Hundreds of thousands of people woke up this morning to the news that their holidays have been cancelled because Monarch Airlines – which runs flights and package deals – has gone bust.
For the 110,000 passengers already on holiday, the Civil Aviation Authority (CAA) has chartered flights to return them home – in what’s been described as the UK’s biggest peacetime repatriation.
But what about those people, an estimated 750,000 passengers, who have future holidays booked?
Don’t go to the airport
On the dedicated monarch.caa.org.uk website set up for passengers by the CAA, it confirms Monarch Airlines, Monarch Holidays, First Aviation, Avro and Somewhere2stay have ceased trading.
“As a result, we are sorry to inform you that, as of 2 October 2017, all future holidays and flights provided by these companies have been cancelled and are no longer operating.”
The CAA chair, Dame Deirdre Hutton, told Radio 4’s Today Programme: “I’m conscious that people who have booked holidays will be distressed… I’m afraid the harsh message is that they must not go to the airport, there will not be a flight for them.”
Check if you are protected by ATOL
The CAA advises Monarch customers who haven’t yet started their holidays to check whether they have an ATOL certificate for their booking, which should have been issued at the time of booking. Every travel company in the UK by law should have an ATOL (Air Travel Organiser’s Licence) – and if a company goes bust, the ATOL protection scheme protects passengers so they don’t lose money.
If you have an ATOL protected booking you should have received an ATOL Certificate. More info at https://t.co/ve4aIxiyQ9— UK CAA (@UK_CAA) October 2, 2017
There are examples of what the certificate looks like, here on the monarch.caa.co.uk website, as well as more information on how to find out if you’re protected if you booked a hotel only or through a travel company.
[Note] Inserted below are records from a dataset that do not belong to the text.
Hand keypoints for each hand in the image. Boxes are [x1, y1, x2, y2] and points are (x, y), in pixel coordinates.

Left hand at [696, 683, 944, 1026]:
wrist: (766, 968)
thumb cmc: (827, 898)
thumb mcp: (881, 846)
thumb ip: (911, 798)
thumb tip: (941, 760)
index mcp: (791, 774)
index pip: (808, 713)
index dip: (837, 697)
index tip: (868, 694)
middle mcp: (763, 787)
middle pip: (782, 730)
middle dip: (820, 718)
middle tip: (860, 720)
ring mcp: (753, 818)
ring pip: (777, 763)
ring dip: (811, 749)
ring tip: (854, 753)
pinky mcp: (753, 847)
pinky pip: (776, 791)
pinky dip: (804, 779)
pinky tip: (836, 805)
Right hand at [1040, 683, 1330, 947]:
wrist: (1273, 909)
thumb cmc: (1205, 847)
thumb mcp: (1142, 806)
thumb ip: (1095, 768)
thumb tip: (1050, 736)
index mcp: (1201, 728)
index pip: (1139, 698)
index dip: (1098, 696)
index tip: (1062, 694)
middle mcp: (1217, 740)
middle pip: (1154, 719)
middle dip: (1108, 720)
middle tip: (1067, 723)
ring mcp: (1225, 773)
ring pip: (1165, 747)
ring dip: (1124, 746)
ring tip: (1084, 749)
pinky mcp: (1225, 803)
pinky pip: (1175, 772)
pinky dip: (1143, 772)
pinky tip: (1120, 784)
However, the CAA states that only those passengers who booked flights on or before December 14, 2016, will be ATOL protected and able to make a claim to the CAA. Those who booked from December 15 are not ATOL protected and will need “to contact their card issuer, insurer or PayPal for advice on how to claim a refund”.
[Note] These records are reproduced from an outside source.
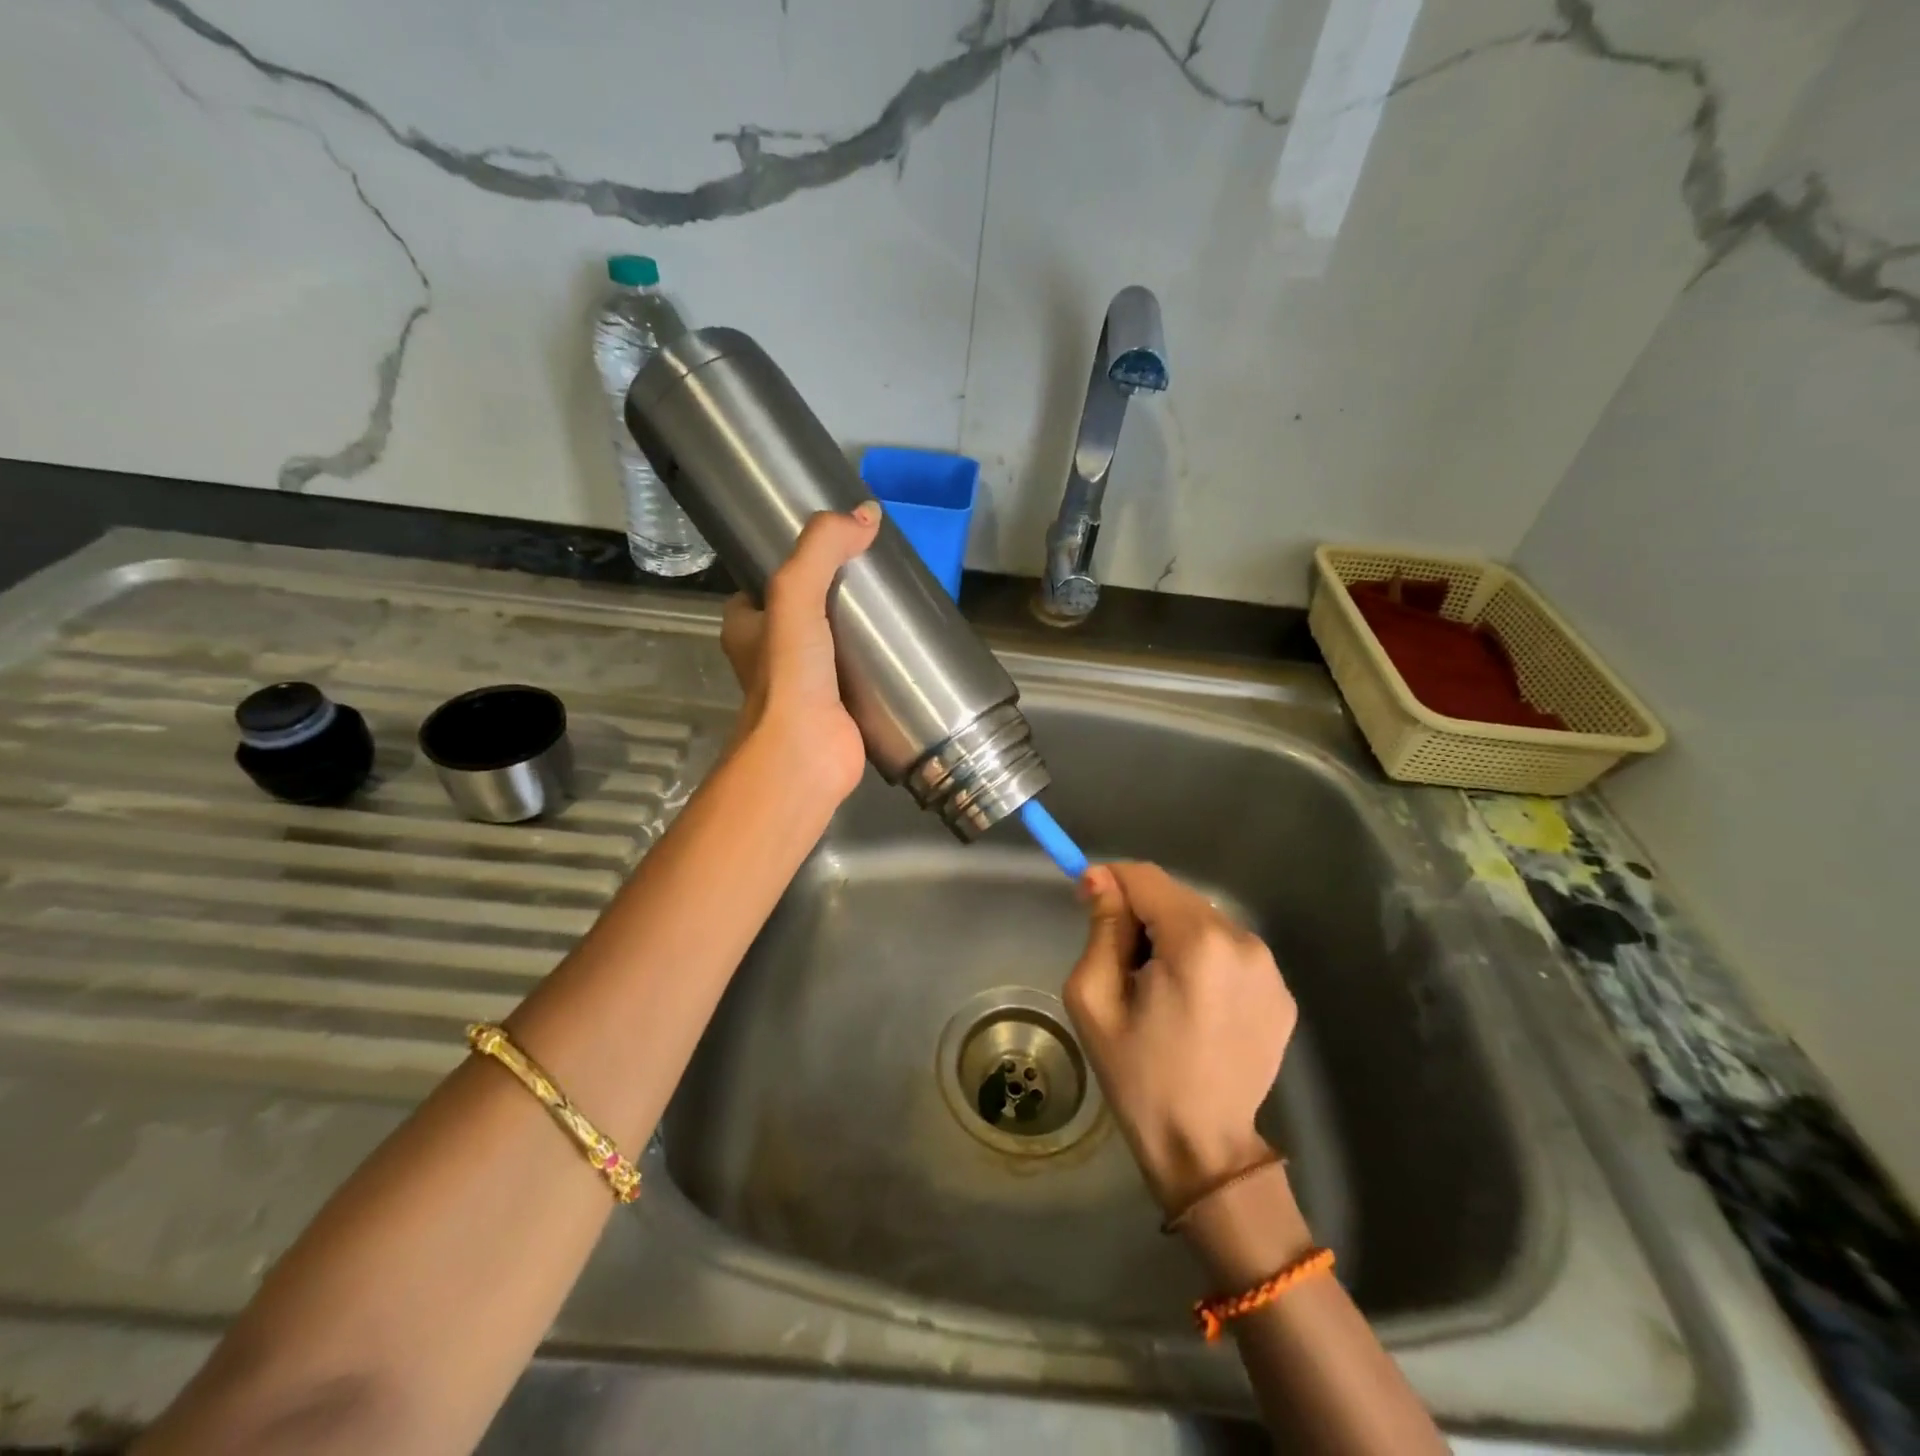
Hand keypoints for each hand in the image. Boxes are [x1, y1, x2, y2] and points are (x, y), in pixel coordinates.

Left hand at [719, 503, 880, 803]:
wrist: (804, 755)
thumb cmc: (789, 676)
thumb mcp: (796, 596)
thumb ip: (822, 551)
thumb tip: (867, 514)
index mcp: (746, 626)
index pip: (769, 579)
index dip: (799, 559)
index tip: (837, 543)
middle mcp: (772, 654)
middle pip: (808, 608)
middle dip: (838, 591)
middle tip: (877, 569)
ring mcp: (807, 683)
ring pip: (835, 640)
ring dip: (860, 626)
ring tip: (898, 600)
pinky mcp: (839, 706)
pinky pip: (860, 672)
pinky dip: (879, 659)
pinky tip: (907, 645)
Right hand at [1064, 862, 1295, 1215]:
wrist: (1203, 1148)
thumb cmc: (1138, 1075)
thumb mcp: (1096, 998)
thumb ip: (1103, 927)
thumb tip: (1101, 878)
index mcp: (1197, 943)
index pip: (1146, 878)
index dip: (1111, 881)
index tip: (1088, 905)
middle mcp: (1243, 942)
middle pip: (1177, 897)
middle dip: (1142, 914)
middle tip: (1120, 961)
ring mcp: (1271, 968)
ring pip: (1204, 921)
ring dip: (1173, 936)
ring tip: (1157, 987)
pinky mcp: (1282, 992)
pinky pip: (1229, 951)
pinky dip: (1203, 960)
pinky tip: (1192, 1004)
Monarch had ATOL protection on its flight only deals until end of 2016
Worth checking as we have found certificate they sent us— Sheila McKnight (@ShemckSheila) October 2, 2017
There’s slightly better news for those who booked with Monarch Holidays, as they are ATOL protected.
The CAA says: “We are making arrangements for refunds to be made on these bookings as soon as possible, and we aim to complete this by the end of 2017 at the latest. We will be providing more information on how you should claim shortly. You will be able to submit a claim when we make the Monarch claim form available. Please do not submit a claim until you are advised to do so.”
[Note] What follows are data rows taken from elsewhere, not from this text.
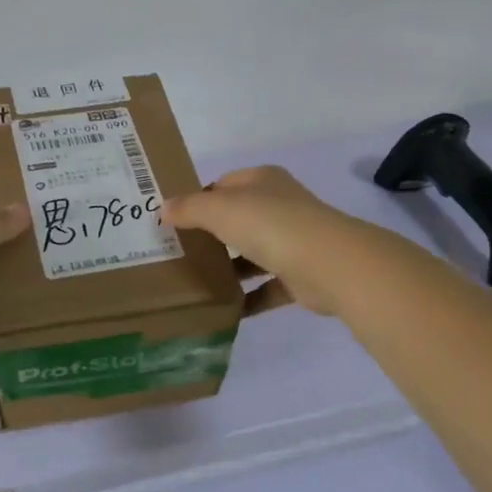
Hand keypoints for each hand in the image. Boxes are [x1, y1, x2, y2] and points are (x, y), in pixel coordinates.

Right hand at [162, 165, 386, 317]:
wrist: (328, 264)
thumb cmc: (270, 225)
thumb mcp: (220, 210)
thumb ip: (189, 208)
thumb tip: (163, 208)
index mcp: (262, 181)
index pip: (223, 184)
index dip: (198, 199)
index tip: (172, 222)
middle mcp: (280, 206)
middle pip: (238, 218)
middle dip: (211, 235)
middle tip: (178, 253)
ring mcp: (293, 241)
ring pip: (253, 253)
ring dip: (229, 267)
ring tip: (194, 282)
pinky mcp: (300, 275)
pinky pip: (267, 287)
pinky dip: (248, 298)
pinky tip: (223, 310)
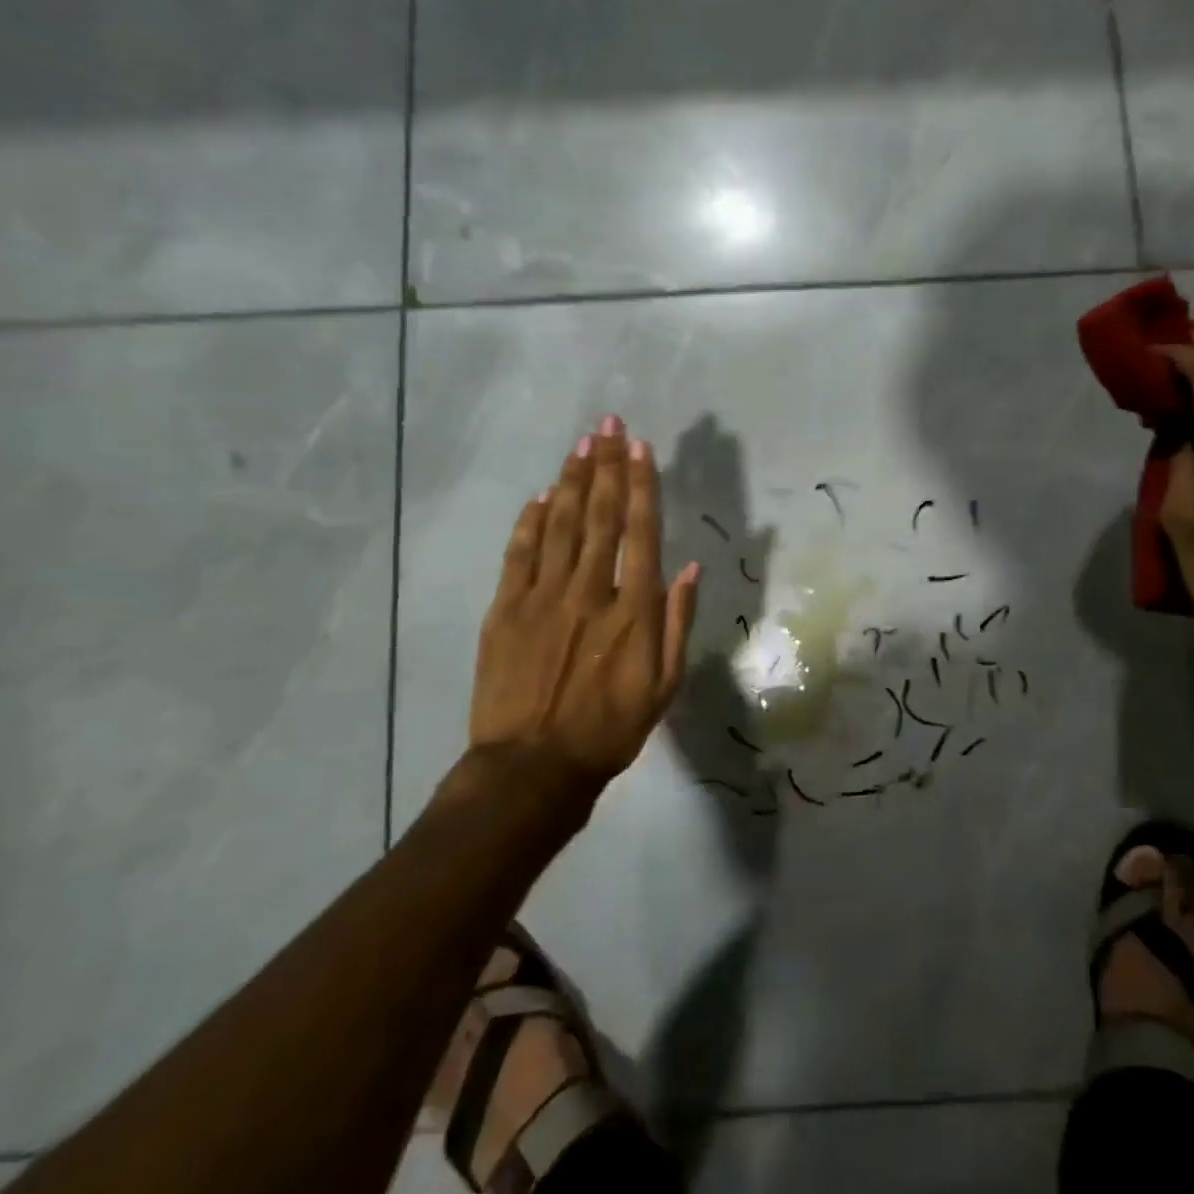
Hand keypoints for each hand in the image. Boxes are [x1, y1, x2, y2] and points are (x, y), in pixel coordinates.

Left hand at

For anyone stranded or without a holiday due to Monarch Airlines failing check your ATOL Certificate for how the CAA can help— Luke Pollard MP (@LukePollard) October 2, 2017
Here’s what the CAA advises for different eventualities:
– Customers holding an ATOL certificate issued by Monarch should check monarch.caa.co.uk for more information about how to claim a refund for their flights or holidays.
– Customers holding an ATOL certificate issued by another travel agent or tour operator should check with whoever they booked their holiday or flights with, for more information about what happens next.
– Customers whose future travel is not protected by ATOL should check with their travel insurer or – depending on how they paid for their holiday – their credit card or debit card issuer, in the first instance.
The CAA’s dedicated 24 hour helpline (0300 303 2800 from the UK and Ireland, and +44 1753 330 330 from overseas) is available to provide additional assistance to customers.